Top of ENTRIES PROVIDED

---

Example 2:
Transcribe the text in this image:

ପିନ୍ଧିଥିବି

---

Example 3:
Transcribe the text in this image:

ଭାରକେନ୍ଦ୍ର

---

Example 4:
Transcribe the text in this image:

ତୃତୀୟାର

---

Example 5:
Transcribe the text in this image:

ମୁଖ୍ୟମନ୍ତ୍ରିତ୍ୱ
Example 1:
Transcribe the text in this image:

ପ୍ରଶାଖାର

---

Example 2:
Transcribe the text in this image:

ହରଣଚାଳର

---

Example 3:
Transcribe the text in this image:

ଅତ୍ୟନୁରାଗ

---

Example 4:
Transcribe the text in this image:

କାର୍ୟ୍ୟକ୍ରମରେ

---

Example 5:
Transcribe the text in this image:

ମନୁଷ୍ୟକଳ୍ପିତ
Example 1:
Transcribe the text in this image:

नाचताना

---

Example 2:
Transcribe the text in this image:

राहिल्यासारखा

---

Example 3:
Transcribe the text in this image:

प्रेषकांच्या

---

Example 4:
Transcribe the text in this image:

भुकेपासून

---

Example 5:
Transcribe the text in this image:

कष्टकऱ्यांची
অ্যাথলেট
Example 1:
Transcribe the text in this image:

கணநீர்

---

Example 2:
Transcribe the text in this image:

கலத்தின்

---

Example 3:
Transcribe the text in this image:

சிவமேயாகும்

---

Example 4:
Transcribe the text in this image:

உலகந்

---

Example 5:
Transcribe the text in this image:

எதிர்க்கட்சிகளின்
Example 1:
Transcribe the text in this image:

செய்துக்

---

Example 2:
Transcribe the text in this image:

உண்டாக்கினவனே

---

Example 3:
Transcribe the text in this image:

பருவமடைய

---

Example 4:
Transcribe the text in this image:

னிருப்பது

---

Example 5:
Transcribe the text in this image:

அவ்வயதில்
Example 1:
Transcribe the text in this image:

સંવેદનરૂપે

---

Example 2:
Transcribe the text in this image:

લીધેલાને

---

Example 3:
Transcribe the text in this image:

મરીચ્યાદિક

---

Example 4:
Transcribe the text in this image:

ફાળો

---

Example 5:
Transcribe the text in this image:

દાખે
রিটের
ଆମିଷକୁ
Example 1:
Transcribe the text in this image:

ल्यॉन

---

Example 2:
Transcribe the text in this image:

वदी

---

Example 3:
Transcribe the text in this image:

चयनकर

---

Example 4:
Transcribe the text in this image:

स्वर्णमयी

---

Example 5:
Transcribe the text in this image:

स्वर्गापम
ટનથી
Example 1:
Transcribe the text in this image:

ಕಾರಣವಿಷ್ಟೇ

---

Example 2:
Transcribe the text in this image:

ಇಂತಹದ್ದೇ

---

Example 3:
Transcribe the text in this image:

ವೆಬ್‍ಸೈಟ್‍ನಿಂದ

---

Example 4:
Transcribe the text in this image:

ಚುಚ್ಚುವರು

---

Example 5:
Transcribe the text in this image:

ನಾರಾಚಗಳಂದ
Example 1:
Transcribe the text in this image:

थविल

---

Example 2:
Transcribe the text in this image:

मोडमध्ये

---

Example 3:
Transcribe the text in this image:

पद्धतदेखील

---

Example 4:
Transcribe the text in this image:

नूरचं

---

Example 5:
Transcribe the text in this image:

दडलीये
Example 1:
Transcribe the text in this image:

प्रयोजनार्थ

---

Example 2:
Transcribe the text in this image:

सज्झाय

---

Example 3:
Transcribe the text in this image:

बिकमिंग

Bottom of ENTRIES PROVIDED

EXERCISE PROMPT>
Keeping every word and mark as it is, print the entries above.

SOLVED EXERCISE>
---

Example 2:
Transcribe the text in this image:

ପିନ୍ଧିଥିବି

---

Example 3:
Transcribe the text in this image:

ଭାରକେନ୍ଦ୍ର

---

Example 4:
Transcribe the text in this image:

ତୃତୀୟାର

---

Example 5:
Transcribe the text in this image:

ମୁଖ୍ୟମନ୍ତ୍ରିତ୍ୱ
Example 1:
Transcribe the text in this image:

ପ୍ରଶାଖାର

---

Example 2:
Transcribe the text in this image:

ହରଣଚାଳର

---

Example 3:
Transcribe the text in this image:

ଅତ୍ୟନୁରାଗ

---

Example 4:
Transcribe the text in this image:

କାର୍ୟ୍ୟକ୍ରମରେ

---

Example 5:
Transcribe the text in this image:

ମନୁଷ୍ୟକଳ୍ପିତ
Example 1:
Transcribe the text in this image:

नाचताना

---

Example 2:
Transcribe the text in this image:

राहिल्यासारखा

---

Example 3:
Transcribe the text in this image:

प्रेषकांच्या

---

Example 4:
Transcribe the text in this image:

भुकेपासून

---

Example 5:
Transcribe the text in this image:

कष्टकऱ्यांची
অ্যাথলেট
Example 1:
Transcribe the text in this image:

கணநீர்

---

Example 2:
Transcribe the text in this image:

கலத்தின்

---

Example 3:
Transcribe the text in this image:

சிவமேயாகும்

---

Example 4:
Transcribe the text in this image:

உலகந்

---

Example 5:
Transcribe the text in this image:

எதிர்க்கட்சிகளின்
Example 1:
Transcribe the text in this image:

செய்துக்

---

Example 2:
Transcribe the text in this image:

உண்டாக்கினவனே

---

Example 3:
Transcribe the text in this image:

பருவமடைய

---

Example 4:
Transcribe the text in this image:

னிருப்பது

---

Example 5:
Transcribe the text in this image:

அவ்வயதில்
Example 1:
Transcribe the text in this image:

સંવેદનરૂપે

---

Example 2:
Transcribe the text in this image:

લીધેલાને

---

Example 3:
Transcribe the text in this image:

મરીચ્યાદિક

---

Example 4:
Transcribe the text in this image:

ફાળો

---

Example 5:
Transcribe the text in this image:

દાખે
রিটের
ଆମିଷକୁ
Example 1:
Transcribe the text in this image:

ल्यॉन

---

Example 2:
Transcribe the text in this image:

वदी

---

Example 3:
Transcribe the text in this image:

चयनकर

---

Example 4:
Transcribe the text in this image:

स्वर्णमयी

---

Example 5:
Transcribe the text in this image:

स्वर्गापम
ટનથી
Example 1:
Transcribe the text in this image:

ಕಾರಣವಿಷ್ಟೇ

---

Example 2:
Transcribe the text in this image:

ಇಂತಹದ್ದೇ

---

Example 3:
Transcribe the text in this image:

ವೆಬ್‍ಸೈಟ್‍ನಿಂದ

---

Example 4:
Transcribe the text in this image:

ಚುಚ್ಚುವರು

---

Example 5:
Transcribe the text in this image:

ನಾರಾಚಗಳಂದ
Example 1:
Transcribe the text in this image:

थविल

---

Example 2:
Transcribe the text in this image:

मोडमध्ये

---

Example 3:
Transcribe the text in this image:

पद्धतदेखील

---

Example 4:
Transcribe the text in this image:

नूरचं

---

Example 5:
Transcribe the text in this image:

दडलीये
Example 1:
Transcribe the text in this image:

प्रयोजनार्थ

---

Example 2:
Transcribe the text in this image:

सज्झाय

---

Example 3:
Transcribe the text in this image:

बिकमिंग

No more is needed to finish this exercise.